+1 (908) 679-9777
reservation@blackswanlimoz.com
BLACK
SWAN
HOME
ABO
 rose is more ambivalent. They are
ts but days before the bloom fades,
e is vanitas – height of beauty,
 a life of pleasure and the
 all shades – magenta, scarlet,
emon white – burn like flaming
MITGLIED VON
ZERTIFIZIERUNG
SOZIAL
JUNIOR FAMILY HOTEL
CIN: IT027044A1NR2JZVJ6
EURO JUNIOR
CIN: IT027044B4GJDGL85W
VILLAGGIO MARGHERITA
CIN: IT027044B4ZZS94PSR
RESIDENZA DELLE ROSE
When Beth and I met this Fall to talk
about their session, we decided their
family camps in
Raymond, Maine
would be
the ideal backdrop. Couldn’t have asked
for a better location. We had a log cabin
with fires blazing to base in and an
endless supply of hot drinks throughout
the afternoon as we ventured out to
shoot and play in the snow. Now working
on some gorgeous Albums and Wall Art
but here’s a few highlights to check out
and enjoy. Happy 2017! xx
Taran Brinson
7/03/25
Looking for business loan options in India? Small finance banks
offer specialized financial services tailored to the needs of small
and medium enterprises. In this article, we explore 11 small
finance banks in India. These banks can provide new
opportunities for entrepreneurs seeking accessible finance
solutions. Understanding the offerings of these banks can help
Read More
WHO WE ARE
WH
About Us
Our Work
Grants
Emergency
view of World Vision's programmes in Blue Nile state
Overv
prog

·····

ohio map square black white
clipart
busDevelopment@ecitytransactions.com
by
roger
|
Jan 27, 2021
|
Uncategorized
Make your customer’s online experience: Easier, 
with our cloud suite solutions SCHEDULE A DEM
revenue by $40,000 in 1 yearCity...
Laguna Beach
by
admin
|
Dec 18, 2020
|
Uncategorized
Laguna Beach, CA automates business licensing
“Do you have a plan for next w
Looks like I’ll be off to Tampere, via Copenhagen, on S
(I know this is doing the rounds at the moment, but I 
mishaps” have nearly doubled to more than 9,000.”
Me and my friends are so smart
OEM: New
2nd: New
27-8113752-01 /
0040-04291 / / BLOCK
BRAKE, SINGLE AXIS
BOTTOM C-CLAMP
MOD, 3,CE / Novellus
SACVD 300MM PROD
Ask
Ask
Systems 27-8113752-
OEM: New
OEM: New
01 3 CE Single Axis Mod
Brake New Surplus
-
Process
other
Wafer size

·····

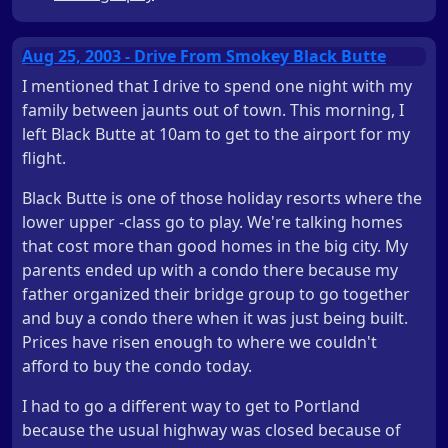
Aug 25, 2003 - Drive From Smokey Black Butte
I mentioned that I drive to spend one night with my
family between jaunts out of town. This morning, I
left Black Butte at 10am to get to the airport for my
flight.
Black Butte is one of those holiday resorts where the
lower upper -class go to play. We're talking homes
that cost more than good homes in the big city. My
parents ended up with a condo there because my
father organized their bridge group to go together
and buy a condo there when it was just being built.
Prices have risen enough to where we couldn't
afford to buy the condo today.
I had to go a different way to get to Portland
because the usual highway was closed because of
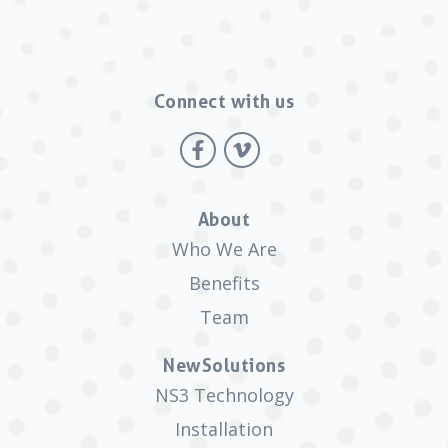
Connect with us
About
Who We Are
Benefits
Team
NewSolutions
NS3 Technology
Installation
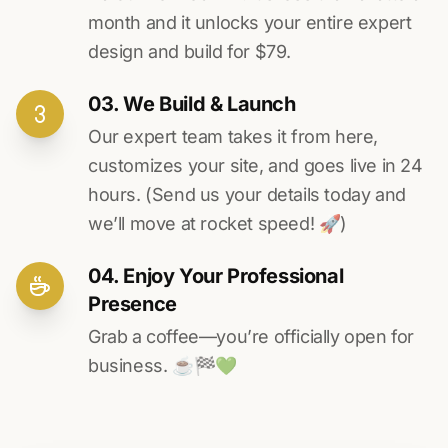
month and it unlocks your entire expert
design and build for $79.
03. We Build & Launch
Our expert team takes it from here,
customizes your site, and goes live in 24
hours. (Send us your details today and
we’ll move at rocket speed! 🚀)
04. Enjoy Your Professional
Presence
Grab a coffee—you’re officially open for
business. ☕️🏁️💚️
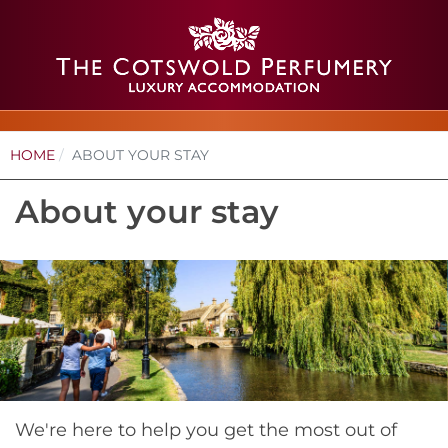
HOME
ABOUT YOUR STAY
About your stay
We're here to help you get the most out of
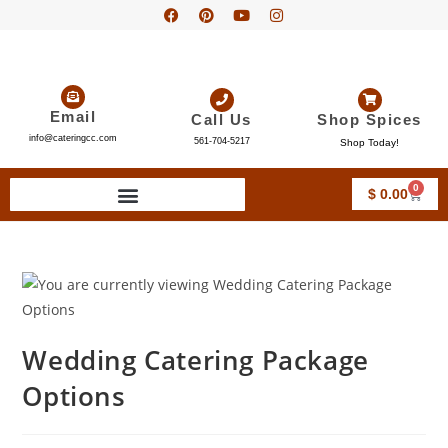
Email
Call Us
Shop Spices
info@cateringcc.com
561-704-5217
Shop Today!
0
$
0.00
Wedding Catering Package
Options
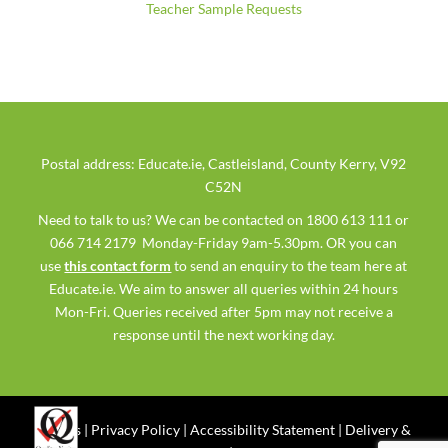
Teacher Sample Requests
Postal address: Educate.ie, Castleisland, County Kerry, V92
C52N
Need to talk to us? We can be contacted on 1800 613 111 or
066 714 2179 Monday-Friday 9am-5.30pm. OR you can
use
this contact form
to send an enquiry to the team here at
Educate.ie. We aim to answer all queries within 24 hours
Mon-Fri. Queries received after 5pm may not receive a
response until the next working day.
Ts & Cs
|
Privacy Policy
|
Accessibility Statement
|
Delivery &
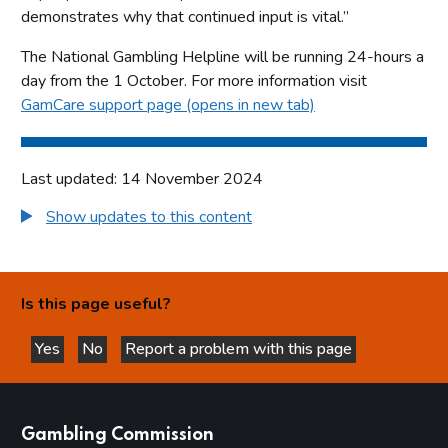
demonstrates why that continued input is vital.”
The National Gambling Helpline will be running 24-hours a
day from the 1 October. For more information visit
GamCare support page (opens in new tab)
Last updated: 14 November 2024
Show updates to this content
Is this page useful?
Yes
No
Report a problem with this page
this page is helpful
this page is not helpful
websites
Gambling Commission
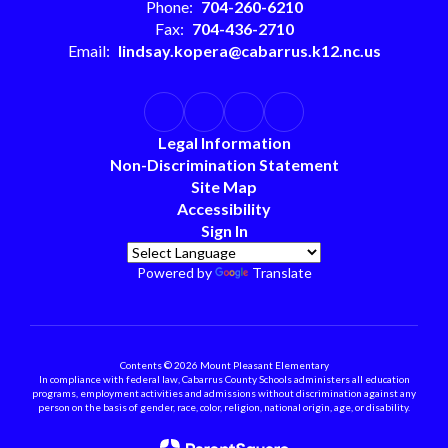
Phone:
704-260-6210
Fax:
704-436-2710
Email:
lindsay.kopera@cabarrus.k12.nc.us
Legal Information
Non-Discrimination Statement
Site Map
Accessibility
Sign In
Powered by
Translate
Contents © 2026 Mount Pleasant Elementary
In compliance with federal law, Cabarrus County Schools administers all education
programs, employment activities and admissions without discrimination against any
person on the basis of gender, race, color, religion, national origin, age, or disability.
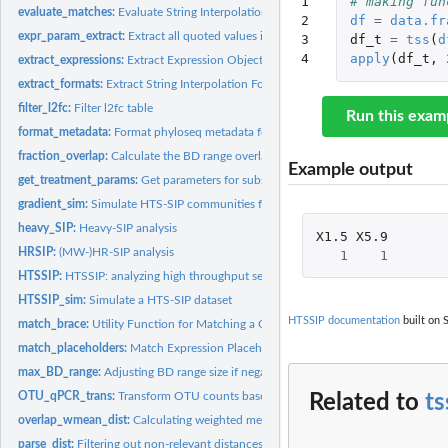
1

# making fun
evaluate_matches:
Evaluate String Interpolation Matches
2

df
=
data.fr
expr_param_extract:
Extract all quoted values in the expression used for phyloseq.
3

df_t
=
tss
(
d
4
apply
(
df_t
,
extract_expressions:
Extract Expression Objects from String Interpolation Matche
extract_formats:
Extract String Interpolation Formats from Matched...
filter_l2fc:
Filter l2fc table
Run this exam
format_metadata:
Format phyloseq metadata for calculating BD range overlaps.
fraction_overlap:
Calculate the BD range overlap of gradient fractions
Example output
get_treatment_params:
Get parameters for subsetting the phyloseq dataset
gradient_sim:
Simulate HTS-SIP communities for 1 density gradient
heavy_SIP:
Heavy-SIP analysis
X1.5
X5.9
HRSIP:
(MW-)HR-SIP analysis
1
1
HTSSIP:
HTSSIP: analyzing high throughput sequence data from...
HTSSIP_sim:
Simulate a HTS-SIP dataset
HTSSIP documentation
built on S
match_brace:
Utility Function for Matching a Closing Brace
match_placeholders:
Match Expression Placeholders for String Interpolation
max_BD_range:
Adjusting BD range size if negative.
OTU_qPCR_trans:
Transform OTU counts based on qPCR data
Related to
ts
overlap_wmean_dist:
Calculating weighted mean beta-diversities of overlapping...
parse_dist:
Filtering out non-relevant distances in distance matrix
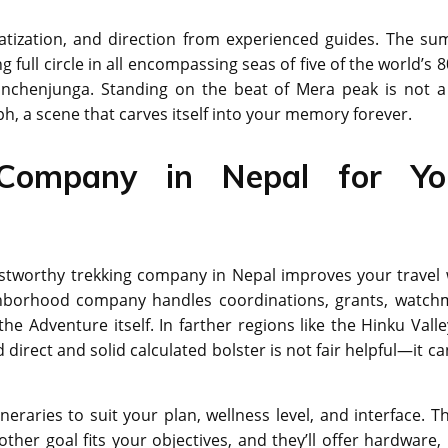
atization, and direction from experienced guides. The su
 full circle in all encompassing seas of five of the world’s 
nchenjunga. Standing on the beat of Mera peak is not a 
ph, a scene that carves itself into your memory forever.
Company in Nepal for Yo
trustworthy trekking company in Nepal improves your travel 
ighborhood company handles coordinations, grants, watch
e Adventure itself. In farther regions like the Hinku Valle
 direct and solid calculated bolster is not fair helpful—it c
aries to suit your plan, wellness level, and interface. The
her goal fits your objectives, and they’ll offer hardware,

·····

Directions for this task
From the data above, reproduce word for word the lines running from the line with "Make your customer’s" to the line with "plan for next w", ends included.

Answer box
Make your customer’s online experience: Easier, 
with our cloud suite solutions SCHEDULE A DEM
revenue by $40,000 in 1 yearCity...
Laguna Beach
by
admin
|
Dec 18, 2020
|
Uncategorized
Laguna Beach, CA automates business licensing
“Do you have a plan for next w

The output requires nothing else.